* [Written task 1]: Set down the rows from the line containing "family: Polygalaceae" through the end of the rows, copying each line word for word and leaving out the pictures.

* [Given passage]:
# Skimboarders



## SurFeesher (May 5, 2010)

Anyone else have a problem with teenagers skimboarding right in front of you while fishing on the beach? Two weeks ago I was at Kill Devil Hills for ten days and at least four days/mornings at some point had kids skimming right through my line even though there was TONS of open beach all around and same type of beach. Almost like they were trying to prove something. Only one said "Sorry" but it was obvious I was fishing. I was holding my rod, not in rod holder.


----------



## Jesse Lockowitz (Feb 13, 2006)

put a rod out with some nice thin braid. that'll take care of that problem 


just set the hook when u feel a "bite"


----------



## map120277 (Jul 17, 2008)

opcorn:


SurFeesher said:


> Anyone else have a problem with teenagers skimboarding right in front of you while fishing on the beach? Two weeks ago I was at Kill Devil Hills for ten days and at least four days/mornings at some point had kids skimming right through my line even though there was TONS of open beach all around and same type of beach. Almost like they were trying to prove something. Only one said "Sorry" but it was obvious I was fishing. I was holding my rod, not in rod holder.


----------



## NCGUY (May 14, 2010)

I had one run right into my line while my rod was in a holder. The kid was probably 13-14 and it knocked him off. I felt bad for him after he did it because apparently his dad was a fisherman and went to chewing him a knew one right there on the beach. He even made the kid come up and appologize. I ended up asking him if wanted to fish a little and he said he would but his girlfriend was there and he wanted to stick with her. Thats the best excuse i've ever heard of for not fishing


----------



## Drumdum (Jan 6, 2003)

* [Records to use]:
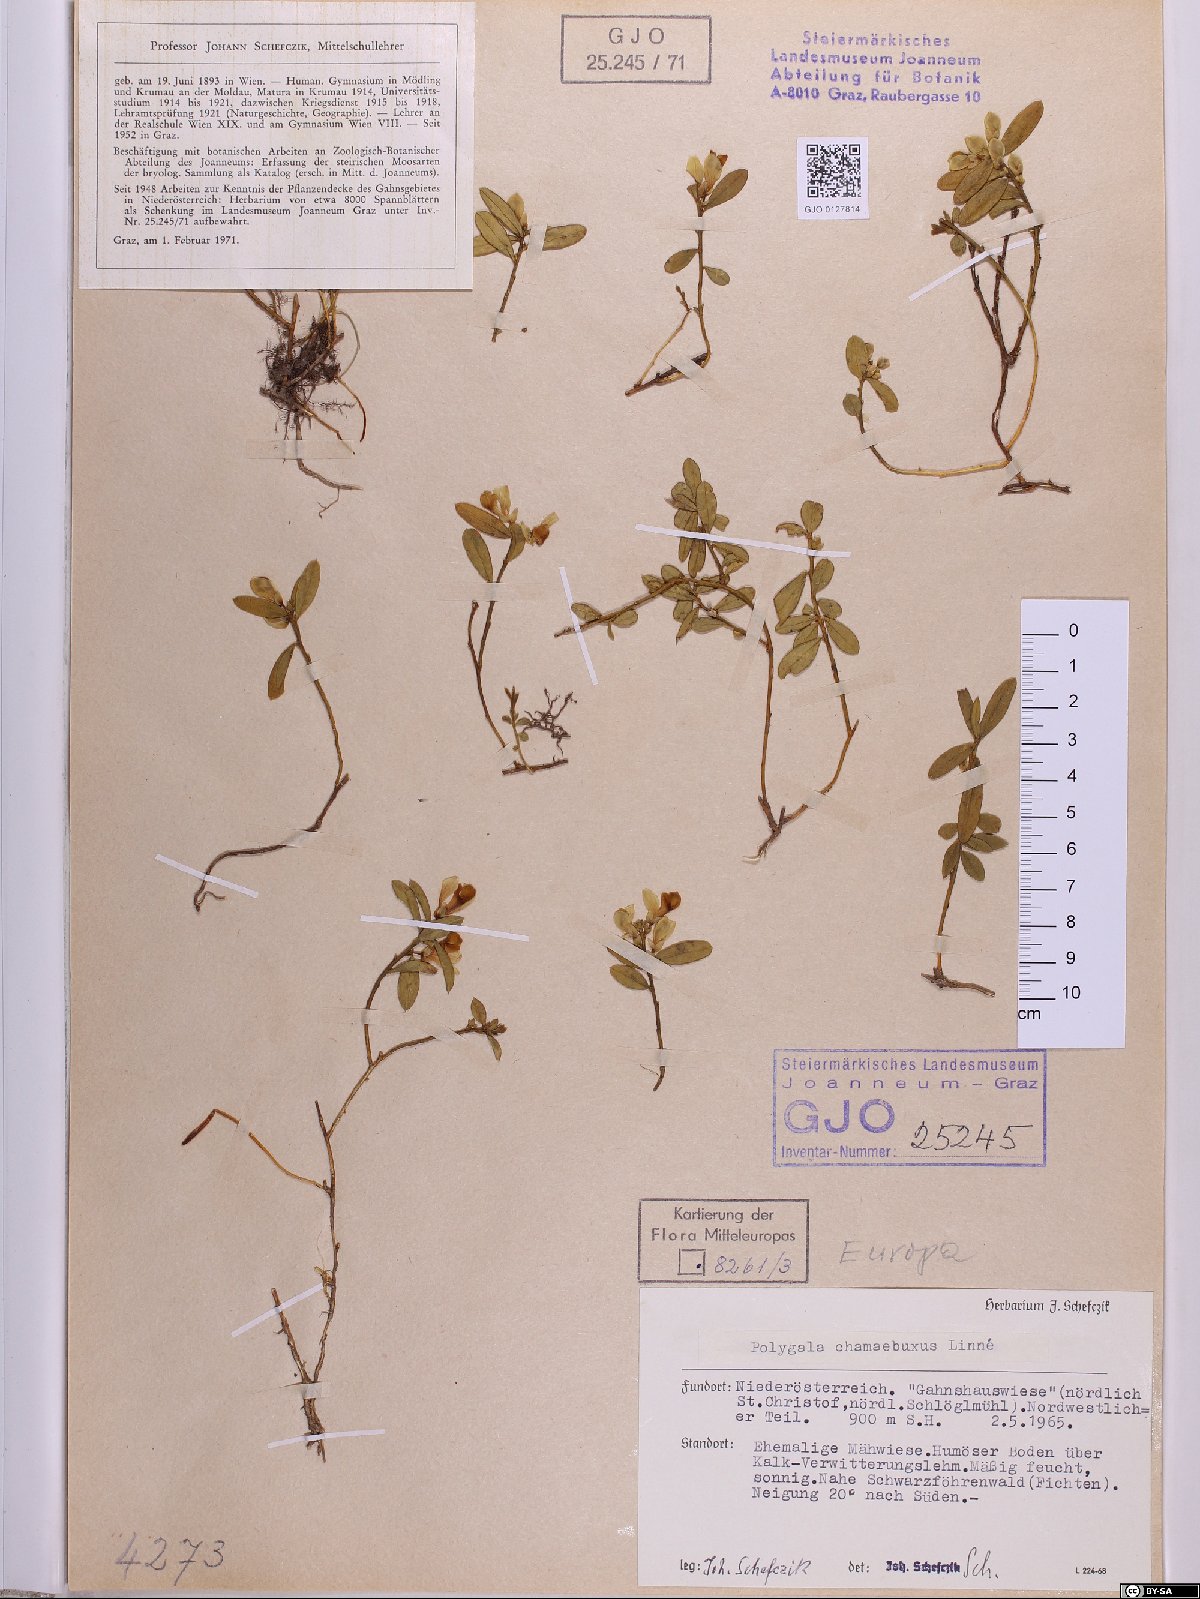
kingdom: Plantae
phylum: Tracheophyta
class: Magnoliopsida
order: Fabales
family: Polygalaceae
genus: Polygaloides
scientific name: Polygaloides chamaebuxus
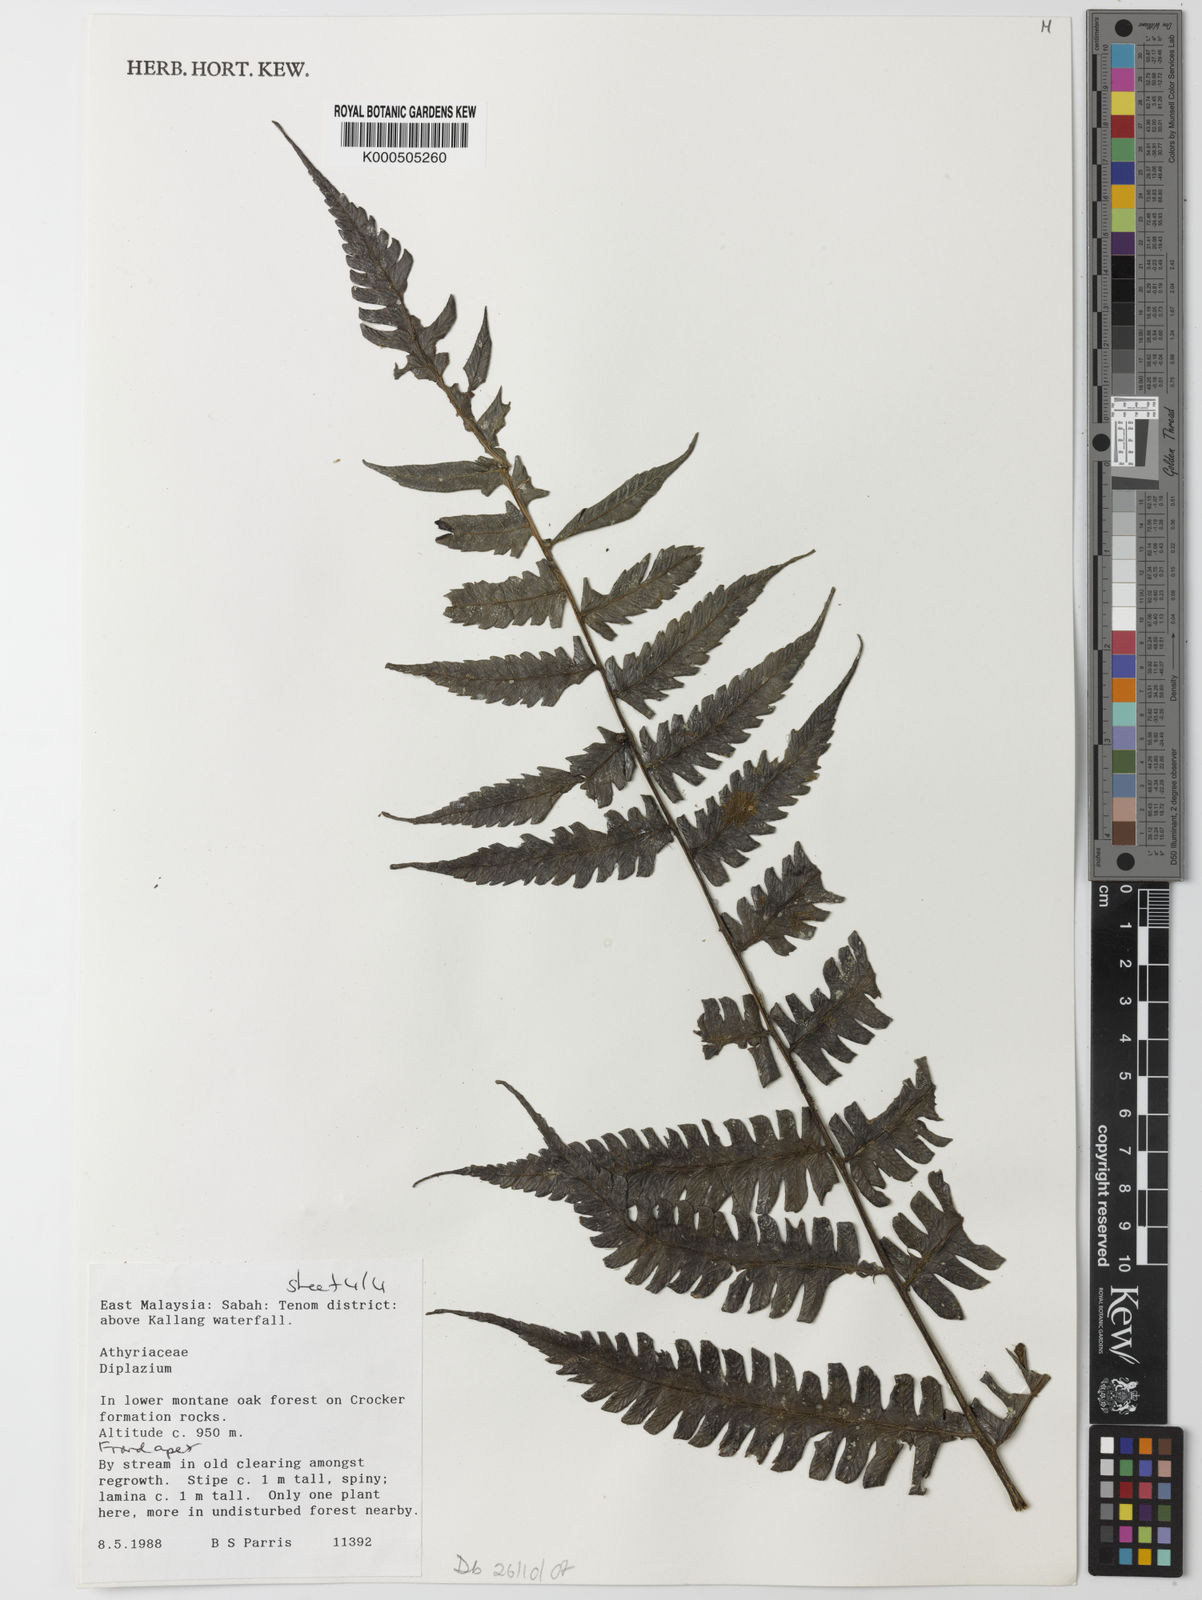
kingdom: Plantae
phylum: Tracheophyta
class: Polypodiopsida
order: Polypodiales
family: Athyriaceae
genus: Diplazium
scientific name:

* [Written task 2]: Give the stretch of the thread about skimboarders from "## NCGUY (May" through "(Jan 6, 2003)" again, swapping "kid" for "boy".

* [Solution 1]:
family: Polygalaceae
genus: Polygaloides
scientific name: Polygaloides chamaebuxus
kingdom: Plantae
phylum: Tracheophyta
class: Polypodiopsida
order: Polypodiales
family: Athyriaceae
genus: Diplazium
scientific name:

* [Solution 2]:
## NCGUY (May 14, 2010)

I had one run right into my line while my rod was in a holder. The boy was probably 13-14 and it knocked him off. I felt bad for him after he did it because apparently his dad was a fisherman and went to chewing him a knew one right there on the beach. He even made the boy come up and appologize. I ended up asking him if wanted to fish a little and he said he would but his girlfriend was there and he wanted to stick with her. Thats the best excuse i've ever heard of for not fishing


----------



## Drumdum (Jan 6, 2003)